In September 1927, KGH was purchased by Mackay Radio & Telegraph Company, a subsidiary of International Telephone & Telegraph Corporation. Mackay Radio shortly thereafter installed a shortwave transmitter and replaced one of the spark gap transmitters with the new arc and tube type. On December 31, 1928, Mackay Radio announced a new more powerful transmitter would be installed by February 1929, making KGH the most powerful Marine Radio station in the Northwest. In April of that year the new transmitter was put into use by Mackay.

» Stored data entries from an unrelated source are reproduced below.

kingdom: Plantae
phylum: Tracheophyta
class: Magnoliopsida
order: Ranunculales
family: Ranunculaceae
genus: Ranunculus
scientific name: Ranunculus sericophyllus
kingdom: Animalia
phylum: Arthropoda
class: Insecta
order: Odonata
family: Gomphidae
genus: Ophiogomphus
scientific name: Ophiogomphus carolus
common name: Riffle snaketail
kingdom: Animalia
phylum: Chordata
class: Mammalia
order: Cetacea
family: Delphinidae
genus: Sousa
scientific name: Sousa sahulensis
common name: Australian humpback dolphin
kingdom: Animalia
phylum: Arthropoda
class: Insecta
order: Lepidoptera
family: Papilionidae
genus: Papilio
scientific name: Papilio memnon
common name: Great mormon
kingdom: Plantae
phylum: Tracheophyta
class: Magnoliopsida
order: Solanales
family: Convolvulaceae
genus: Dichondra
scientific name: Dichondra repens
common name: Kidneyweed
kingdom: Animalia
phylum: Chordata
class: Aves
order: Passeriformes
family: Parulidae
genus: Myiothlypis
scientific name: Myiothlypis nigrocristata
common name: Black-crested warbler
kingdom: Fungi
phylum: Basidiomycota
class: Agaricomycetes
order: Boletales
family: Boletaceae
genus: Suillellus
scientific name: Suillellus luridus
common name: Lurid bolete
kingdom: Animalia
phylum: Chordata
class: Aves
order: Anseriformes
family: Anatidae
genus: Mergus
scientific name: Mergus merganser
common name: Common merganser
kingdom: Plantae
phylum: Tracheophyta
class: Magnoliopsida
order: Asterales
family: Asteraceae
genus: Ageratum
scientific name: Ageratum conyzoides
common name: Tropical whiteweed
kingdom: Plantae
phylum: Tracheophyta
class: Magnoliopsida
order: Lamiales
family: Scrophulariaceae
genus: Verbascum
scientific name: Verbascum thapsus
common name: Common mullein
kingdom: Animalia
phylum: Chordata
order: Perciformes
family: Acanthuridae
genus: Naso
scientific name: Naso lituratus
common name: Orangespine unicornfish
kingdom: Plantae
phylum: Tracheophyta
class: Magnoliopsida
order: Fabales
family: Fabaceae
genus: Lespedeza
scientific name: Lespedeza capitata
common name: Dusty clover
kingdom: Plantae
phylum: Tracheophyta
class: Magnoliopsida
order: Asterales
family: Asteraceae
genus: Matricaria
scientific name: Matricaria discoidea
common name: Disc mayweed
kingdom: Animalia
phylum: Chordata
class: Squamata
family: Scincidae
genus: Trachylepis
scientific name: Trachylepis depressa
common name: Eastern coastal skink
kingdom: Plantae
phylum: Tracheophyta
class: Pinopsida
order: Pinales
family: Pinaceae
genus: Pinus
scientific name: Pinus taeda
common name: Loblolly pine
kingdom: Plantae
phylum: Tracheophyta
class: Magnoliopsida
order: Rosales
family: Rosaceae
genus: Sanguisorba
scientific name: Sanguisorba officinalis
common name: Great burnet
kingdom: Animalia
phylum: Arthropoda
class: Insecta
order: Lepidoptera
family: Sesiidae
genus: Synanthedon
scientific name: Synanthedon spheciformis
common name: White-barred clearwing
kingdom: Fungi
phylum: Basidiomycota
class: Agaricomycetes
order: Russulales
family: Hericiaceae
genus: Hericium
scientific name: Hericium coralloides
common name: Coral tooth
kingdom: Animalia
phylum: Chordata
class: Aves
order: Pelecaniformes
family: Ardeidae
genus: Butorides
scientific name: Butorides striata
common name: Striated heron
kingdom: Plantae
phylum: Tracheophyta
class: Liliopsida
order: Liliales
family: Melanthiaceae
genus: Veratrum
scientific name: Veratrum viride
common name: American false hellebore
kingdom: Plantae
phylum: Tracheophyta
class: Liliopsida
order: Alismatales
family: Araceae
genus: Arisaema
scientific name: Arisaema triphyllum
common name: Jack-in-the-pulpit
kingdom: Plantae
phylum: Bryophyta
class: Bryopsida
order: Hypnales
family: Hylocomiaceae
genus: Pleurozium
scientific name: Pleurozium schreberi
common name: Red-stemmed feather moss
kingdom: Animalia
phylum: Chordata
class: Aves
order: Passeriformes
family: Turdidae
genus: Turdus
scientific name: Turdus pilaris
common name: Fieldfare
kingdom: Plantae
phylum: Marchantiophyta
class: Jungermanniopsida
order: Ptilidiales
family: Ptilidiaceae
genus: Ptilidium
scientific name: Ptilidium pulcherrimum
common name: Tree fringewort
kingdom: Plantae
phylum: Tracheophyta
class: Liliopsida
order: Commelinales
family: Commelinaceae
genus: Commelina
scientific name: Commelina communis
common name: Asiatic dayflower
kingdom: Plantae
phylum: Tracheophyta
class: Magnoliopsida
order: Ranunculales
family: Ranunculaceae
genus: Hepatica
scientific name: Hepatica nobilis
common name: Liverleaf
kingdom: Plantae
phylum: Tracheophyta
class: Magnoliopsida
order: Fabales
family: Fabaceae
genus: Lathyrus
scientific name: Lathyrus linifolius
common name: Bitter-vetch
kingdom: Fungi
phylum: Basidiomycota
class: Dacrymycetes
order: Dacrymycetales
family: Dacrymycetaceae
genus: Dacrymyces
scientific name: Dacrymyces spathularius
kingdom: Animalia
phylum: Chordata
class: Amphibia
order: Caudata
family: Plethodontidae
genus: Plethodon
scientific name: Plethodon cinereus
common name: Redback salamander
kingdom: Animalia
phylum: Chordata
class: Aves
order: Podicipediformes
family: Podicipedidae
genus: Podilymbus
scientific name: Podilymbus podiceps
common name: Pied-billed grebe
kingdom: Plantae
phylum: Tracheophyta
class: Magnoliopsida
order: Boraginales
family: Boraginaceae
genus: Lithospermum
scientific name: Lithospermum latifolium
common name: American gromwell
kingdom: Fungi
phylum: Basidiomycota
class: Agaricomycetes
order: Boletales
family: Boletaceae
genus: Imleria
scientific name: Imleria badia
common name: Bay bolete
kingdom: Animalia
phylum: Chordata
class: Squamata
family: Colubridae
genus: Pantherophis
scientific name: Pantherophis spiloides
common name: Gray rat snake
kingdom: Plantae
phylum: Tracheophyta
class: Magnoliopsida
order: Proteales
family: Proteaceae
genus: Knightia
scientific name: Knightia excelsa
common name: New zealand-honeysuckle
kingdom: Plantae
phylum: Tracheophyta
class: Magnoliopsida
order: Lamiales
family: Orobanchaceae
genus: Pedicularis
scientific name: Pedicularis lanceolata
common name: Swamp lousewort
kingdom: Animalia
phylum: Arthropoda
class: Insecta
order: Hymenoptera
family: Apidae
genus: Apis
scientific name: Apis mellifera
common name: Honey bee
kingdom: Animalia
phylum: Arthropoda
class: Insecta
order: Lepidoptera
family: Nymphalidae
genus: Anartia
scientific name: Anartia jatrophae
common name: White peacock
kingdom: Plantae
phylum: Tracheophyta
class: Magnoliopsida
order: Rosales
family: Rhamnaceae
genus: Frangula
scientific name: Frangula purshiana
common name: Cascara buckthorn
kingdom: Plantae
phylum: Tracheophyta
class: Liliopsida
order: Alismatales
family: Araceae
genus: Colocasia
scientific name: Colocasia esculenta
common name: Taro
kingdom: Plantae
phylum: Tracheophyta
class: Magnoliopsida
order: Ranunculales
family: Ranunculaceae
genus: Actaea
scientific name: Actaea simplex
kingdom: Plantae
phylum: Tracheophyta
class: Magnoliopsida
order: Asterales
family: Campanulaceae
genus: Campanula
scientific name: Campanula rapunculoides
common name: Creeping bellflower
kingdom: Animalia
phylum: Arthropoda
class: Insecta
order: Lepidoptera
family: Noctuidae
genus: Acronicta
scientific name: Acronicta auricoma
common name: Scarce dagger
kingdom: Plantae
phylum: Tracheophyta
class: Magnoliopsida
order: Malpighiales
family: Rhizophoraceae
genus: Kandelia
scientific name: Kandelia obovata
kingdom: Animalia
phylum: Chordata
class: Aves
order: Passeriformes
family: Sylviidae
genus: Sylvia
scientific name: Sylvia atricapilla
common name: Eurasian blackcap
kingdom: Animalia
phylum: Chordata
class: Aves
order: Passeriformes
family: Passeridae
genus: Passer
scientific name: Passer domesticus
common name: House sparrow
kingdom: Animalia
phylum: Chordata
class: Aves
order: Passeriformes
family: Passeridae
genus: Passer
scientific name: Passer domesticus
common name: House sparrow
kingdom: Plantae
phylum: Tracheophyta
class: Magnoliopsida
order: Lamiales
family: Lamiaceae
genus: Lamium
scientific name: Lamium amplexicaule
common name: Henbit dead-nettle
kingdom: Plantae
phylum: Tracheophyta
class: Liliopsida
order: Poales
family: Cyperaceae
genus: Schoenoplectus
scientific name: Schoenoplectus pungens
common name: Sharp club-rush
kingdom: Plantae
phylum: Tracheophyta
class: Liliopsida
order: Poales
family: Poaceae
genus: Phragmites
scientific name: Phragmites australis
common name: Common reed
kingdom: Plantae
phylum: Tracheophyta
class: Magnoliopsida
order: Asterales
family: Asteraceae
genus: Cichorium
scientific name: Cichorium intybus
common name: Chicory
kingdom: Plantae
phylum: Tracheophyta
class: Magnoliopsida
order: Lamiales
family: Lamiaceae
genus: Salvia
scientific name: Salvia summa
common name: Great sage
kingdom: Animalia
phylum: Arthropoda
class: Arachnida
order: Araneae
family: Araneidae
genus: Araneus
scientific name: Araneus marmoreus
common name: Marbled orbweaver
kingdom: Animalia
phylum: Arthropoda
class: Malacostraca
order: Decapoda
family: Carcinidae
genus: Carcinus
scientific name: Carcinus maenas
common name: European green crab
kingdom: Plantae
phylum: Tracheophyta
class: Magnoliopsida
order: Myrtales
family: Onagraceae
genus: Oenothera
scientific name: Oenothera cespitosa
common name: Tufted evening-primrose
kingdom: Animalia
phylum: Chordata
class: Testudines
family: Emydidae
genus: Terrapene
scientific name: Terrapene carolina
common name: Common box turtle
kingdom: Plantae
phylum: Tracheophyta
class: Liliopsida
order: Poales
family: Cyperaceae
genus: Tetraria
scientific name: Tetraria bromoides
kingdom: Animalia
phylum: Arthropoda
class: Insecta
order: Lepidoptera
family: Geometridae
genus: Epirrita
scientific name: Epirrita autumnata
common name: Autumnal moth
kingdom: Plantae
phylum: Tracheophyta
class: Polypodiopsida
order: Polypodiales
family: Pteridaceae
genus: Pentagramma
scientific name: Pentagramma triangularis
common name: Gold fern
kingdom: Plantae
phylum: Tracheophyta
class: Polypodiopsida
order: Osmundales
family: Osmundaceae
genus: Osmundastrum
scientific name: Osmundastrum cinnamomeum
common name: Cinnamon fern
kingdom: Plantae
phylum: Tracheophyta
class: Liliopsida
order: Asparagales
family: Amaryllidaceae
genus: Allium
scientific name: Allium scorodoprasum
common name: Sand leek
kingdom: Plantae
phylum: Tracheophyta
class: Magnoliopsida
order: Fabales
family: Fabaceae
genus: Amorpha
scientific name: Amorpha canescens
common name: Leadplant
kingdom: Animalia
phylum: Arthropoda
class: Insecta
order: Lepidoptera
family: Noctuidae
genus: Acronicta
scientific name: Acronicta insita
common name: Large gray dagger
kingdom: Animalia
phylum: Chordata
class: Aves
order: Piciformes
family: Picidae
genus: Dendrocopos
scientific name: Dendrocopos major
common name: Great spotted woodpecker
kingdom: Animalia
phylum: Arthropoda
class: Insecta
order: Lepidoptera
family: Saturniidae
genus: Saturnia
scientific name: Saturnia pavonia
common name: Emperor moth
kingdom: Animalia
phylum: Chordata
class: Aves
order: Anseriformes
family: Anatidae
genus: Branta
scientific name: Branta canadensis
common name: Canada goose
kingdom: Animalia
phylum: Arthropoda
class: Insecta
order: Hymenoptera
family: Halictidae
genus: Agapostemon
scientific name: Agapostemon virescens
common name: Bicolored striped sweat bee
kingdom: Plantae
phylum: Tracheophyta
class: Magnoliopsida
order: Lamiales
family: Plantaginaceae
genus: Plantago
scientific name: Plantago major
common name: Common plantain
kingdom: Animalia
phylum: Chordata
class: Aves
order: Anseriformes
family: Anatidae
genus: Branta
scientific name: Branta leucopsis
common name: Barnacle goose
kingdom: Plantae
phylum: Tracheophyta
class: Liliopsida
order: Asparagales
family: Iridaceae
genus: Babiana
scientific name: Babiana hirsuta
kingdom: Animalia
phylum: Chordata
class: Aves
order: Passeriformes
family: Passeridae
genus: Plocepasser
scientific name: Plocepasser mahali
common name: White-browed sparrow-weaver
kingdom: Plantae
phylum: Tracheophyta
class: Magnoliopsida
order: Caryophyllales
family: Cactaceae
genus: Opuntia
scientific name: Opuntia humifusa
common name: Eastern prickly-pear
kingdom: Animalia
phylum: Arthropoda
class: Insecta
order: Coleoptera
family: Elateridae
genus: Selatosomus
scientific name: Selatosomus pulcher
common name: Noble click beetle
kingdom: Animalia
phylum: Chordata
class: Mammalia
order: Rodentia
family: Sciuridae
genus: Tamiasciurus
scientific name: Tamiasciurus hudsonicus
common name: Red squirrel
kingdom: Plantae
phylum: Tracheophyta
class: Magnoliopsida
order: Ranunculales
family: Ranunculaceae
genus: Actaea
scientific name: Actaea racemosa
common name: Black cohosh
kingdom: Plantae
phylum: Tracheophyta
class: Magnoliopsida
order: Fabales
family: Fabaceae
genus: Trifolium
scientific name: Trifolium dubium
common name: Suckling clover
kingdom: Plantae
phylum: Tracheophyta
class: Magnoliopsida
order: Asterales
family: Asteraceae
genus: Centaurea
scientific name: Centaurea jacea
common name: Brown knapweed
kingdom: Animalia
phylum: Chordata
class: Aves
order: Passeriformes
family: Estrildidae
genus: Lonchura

In October 1935, a strike by employees of Mackay caused the transmitter to go dead. During World War II the United States government took over the operations of the station. It was then operated by the United States Coast Guard. In 1951, the station was abandoned and subsequently torn down in 1952.

==Details==
The tower was operated remotely from Portland, Oregon and was capable of sending telegraph message as far away as Asia and Europe. The eight smaller towers were 1500 ft from the central tower. Utilizing short-wave radio signals, the station would transmit point-to-point to regional transmitters such as in San Francisco, California or directly to ships at sea. On site was also a large concrete building 60 ft by 80 ft and 20 ft tall. In addition to this, on July 9, 1923, KEK began operation. The Marine receiving station was licensed to Hillsboro but was located in a building on Council Crest in Portland and the main office was in the Postal Building in downtown Portland. This downtown building is where all messages were received and relayed. The cables supporting the towers were one and one-quarter inch in diameter.

KEK had four long wave receivers. Two for ship work and two for shortwave reception. Three of four signals from Federal's San Francisco operating room (KFS transmitter in Palo Alto, California) were picked up simultaneously by KEK and passed down to the main office in Portland where the operating room was located. The signals came in on a long wavelength automatically and were received on a paper tape. Operators then transcribed the signals from the tape directly on telegraph blank cards, ready for delivery at a speed of 40 to 80 words per minute over KGH.

As reported in The Oregon Journal newspaper in 1923: "Portland is one of the very few cities in the world that has a complete ship to ship and point to point radio service. KEK receives news day and night of ships carrying loved ones, news of ships in trouble. Vessels 1,000 miles at sea report their positions nightly or might request medical aid."